*** DATA LISTING ***

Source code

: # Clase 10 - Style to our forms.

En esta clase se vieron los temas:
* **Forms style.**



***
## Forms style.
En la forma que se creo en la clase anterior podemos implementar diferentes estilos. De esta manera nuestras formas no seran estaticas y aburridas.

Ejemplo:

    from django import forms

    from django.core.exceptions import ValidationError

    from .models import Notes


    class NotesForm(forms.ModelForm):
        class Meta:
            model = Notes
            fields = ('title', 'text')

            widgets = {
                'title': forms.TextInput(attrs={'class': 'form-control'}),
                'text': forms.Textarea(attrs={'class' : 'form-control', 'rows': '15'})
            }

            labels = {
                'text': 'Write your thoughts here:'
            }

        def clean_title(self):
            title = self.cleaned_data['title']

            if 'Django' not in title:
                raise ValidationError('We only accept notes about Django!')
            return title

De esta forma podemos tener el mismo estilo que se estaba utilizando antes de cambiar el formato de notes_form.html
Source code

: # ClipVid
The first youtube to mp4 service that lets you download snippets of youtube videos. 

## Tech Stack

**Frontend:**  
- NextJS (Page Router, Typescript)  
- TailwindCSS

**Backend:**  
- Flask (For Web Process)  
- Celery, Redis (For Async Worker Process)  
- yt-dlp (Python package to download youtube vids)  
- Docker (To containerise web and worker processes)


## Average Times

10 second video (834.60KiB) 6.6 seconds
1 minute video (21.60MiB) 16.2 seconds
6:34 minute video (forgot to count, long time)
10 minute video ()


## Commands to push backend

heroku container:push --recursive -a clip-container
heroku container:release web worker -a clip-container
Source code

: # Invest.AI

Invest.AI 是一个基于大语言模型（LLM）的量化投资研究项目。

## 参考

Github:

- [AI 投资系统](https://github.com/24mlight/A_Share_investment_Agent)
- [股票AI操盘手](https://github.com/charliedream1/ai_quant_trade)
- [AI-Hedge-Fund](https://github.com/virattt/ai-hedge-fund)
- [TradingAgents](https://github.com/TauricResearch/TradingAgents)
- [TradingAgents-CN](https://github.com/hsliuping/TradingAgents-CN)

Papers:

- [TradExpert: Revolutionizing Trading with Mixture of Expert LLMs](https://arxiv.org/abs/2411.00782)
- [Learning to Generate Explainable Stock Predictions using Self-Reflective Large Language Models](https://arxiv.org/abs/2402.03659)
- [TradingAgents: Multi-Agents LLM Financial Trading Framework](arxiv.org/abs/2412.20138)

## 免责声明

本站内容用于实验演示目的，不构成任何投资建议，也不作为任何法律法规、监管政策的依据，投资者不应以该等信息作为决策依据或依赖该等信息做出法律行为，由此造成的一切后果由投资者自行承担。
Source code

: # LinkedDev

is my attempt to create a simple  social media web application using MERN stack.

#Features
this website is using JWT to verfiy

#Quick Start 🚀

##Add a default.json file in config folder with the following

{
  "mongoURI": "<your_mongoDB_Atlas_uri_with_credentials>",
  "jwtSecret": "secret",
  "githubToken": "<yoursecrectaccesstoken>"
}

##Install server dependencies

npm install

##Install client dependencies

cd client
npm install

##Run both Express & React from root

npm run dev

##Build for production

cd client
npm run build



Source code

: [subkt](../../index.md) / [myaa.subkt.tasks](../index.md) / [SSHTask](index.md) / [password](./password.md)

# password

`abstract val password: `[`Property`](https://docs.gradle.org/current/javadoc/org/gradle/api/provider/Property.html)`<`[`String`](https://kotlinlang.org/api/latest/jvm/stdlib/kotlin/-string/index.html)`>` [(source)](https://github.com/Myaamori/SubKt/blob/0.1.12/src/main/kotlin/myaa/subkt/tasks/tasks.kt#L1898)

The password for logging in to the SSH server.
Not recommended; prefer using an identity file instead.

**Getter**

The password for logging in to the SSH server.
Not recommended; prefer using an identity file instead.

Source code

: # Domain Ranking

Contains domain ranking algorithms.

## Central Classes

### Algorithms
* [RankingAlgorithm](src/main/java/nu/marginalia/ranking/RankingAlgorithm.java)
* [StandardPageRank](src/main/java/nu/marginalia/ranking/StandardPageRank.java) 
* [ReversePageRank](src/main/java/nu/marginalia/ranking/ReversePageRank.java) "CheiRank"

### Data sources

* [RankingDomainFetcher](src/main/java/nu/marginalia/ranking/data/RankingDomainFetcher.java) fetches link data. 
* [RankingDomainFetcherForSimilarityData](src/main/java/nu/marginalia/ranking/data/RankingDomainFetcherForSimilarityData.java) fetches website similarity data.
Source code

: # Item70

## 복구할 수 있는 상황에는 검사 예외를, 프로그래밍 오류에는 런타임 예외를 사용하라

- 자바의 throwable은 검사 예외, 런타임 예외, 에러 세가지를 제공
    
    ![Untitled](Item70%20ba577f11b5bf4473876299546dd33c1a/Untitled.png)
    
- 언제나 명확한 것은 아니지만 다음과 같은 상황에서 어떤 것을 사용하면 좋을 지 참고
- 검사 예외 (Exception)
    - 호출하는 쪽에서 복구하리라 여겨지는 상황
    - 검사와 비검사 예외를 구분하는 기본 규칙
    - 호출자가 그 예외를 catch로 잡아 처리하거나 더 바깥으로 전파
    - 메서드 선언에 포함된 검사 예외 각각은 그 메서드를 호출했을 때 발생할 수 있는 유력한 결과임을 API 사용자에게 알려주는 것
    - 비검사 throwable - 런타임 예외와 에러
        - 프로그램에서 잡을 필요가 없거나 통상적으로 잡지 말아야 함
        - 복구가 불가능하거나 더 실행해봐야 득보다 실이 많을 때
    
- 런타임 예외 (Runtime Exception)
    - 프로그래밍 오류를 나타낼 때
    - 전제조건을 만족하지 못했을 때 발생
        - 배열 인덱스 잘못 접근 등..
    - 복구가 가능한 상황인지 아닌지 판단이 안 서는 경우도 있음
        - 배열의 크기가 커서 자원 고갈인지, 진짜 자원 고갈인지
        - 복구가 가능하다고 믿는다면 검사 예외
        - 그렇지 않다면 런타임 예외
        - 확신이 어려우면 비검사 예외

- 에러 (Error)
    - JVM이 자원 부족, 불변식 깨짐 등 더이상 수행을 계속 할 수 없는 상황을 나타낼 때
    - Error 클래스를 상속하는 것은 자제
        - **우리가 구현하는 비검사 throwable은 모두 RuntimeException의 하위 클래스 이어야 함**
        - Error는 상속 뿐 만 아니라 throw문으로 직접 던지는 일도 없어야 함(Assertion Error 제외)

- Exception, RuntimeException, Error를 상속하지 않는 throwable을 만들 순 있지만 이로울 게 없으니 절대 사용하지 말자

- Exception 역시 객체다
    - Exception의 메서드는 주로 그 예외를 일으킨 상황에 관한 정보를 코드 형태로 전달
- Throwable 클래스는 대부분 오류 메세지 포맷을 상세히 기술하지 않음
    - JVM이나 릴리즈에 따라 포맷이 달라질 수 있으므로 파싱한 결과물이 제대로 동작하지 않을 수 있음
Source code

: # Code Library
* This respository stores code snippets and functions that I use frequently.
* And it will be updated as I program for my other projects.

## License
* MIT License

*** End of DATA LISTING ***

◆ **ABOUT THIS EXERCISE**
Find "- Exception, RuntimeException, Error를" in the records. Copy its line and every line after it, exactly, through the last one.

◆ **EXPECTED OUTPUT**
- Exception, RuntimeException, Error를 상속하지 않는 throwable을 만들 순 있지만 이로울 게 없으니 절대 사용하지 말자

- Exception 역시 객체다
    - Exception의 메서드는 주로 그 예외를 일으킨 상황에 관한 정보를 코드 형태로 전달
- Throwable 클래스는 대부분 오류 메세지 포맷을 상세히 기술하지 않음
    - JVM이나 릴리즈에 따라 포맷이 달라질 수 있으므로 파싱한 결과물이 제대로 동작하지 않을 수 있음
Source code

: # Code Library
* This respository stores code snippets and functions that I use frequently.
* And it will be updated as I program for my other projects.

## License
* MIT License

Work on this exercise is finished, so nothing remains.